27th February 2002
The fact that we are all gathered here today will no doubt be carefully noted by the Chinese Communist Government, and it is right that it should be. It shows that the actions against the Falun Gong excite condemnation in influential circles outside China and, together with innumerable meetings and demonstrations in most of the rest of the world, endanger the foreign contracts which the Chinese government want to foster for the sake of China's further progress.
The treatment of the Falun Gong is quite evidently the product of a split in the Chinese Communist Party. Until 1999 the Falun Gong was actually encouraged. It is not that there was proper religious freedom in China in the early 1990s, far from it. Tibetan Buddhism was suppressed, as was Islam in the western provinces, and the only Christianity allowed was Quisling Christianity run by priests subservient to the atheist government. But Falun Gong was encouraged as an outlet for the spiritual side of human nature: in itself a calculation that was unexpectedly imaginative for a government whose philosophy excludes the spiritual. Objectively, the Party saw that these aspirations do exist.
But since the Party denies the validity of the spirit, it can have no real feeling for what it is all about, and this was shown in 1999. Jiang Zemin saw that Falun Gong was becoming big and he decided that the policy of encouraging it should be reversed. It is size that is respected and feared by materialists.
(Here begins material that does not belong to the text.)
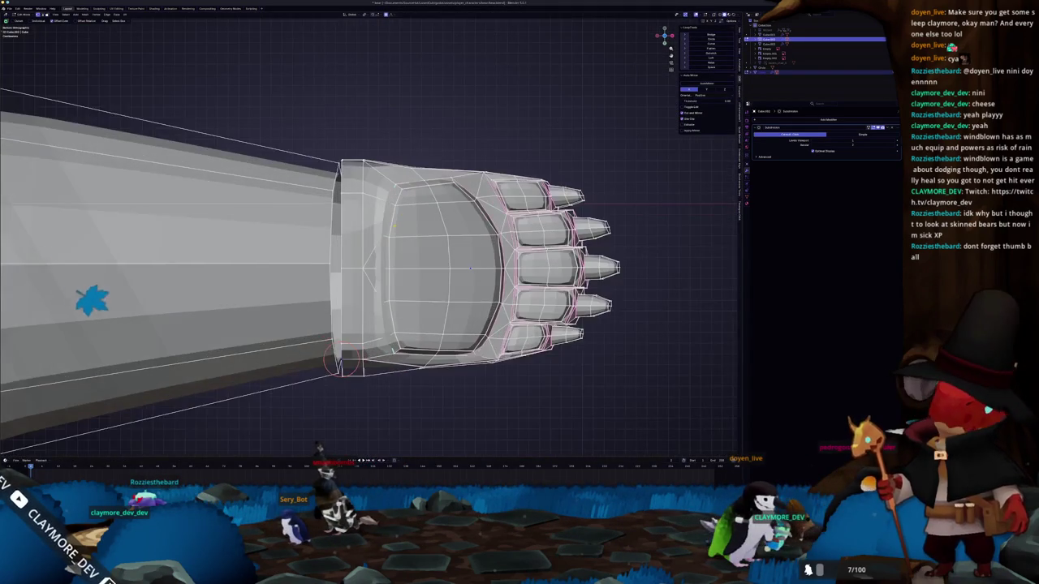
- Delete the central palm face and fill the hole with a new face
left_click(397, 294)
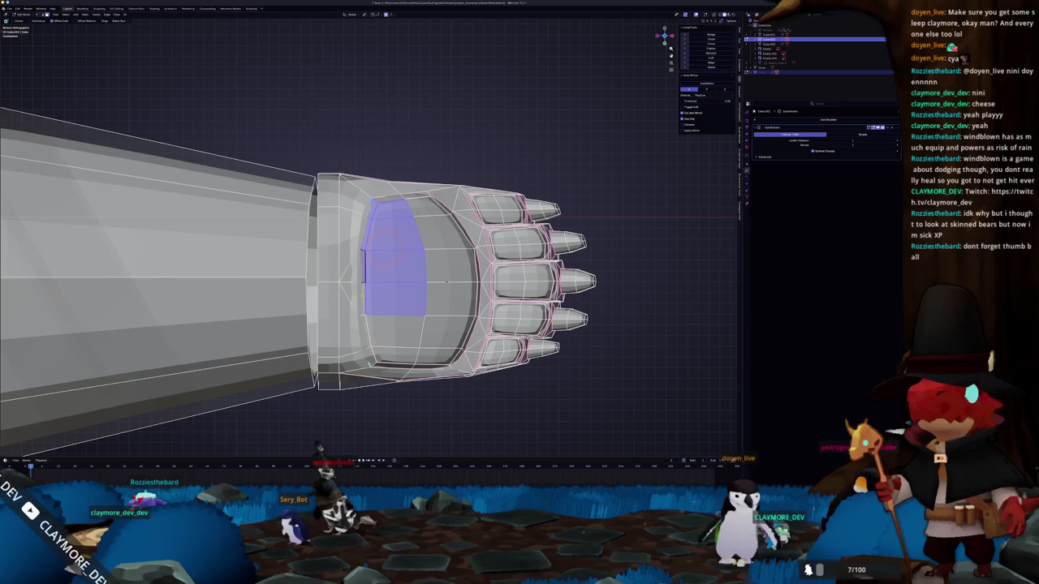
right_click(390, 198)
They have no conception of the inner strength of a spiritual movement and it is this inner strength that is frustrating the Communists' attempt to suppress Falun Gong as it frustrated Nero's attempt to suppress Christianity in ancient Rome.
In fact the earlier tactic of the Chinese Communists was the correct one. When not persecuted, a spiritual movement presents no danger to a secular government. Jesus Christ told his followers to 'render unto Caesar the things that are Caesar's' and Li Hongzhi has often made equivalent statements. Even after the persecution started, he said the Communist government was a good government. But this position cannot be maintained when Falun Gong is subject to a persecution more severe than anything which happened during the Cultural Revolution.
What can we in the West do?
Quite a bit. The Chinese Communists are by no means indifferent to world opinion. They know that the progress of this country will be hindered and stultified if they are isolated by world disapproval. They are seeking to strengthen their links with the world at large: why otherwise would they have made such efforts to secure the 2008 Olympics, why were they so delighted when they were given them?
These very Olympic Games, if Falun Gong is still being persecuted in 2008, will be turned into a public relations disaster for the Communists. Hundreds of thousands of foreigners will flock to China and many of them will be Falun Gong supporters because Falun Gong is now a worldwide movement. How will the police search out the Falun Gong supporters from among the visitors without causing offence to all the others? Falun Gong banners will appear from nowhere among the spectators and feature on the television screens of the world. Some of the performers may well stage demonstrations. What if a gold medallist practises the exercises on the podium?
In the meantime it is important that, in every country in the world, attention is drawn constantly to the disgraceful behaviour of the Communist authorities to people whose practices and beliefs pose no kind of threat.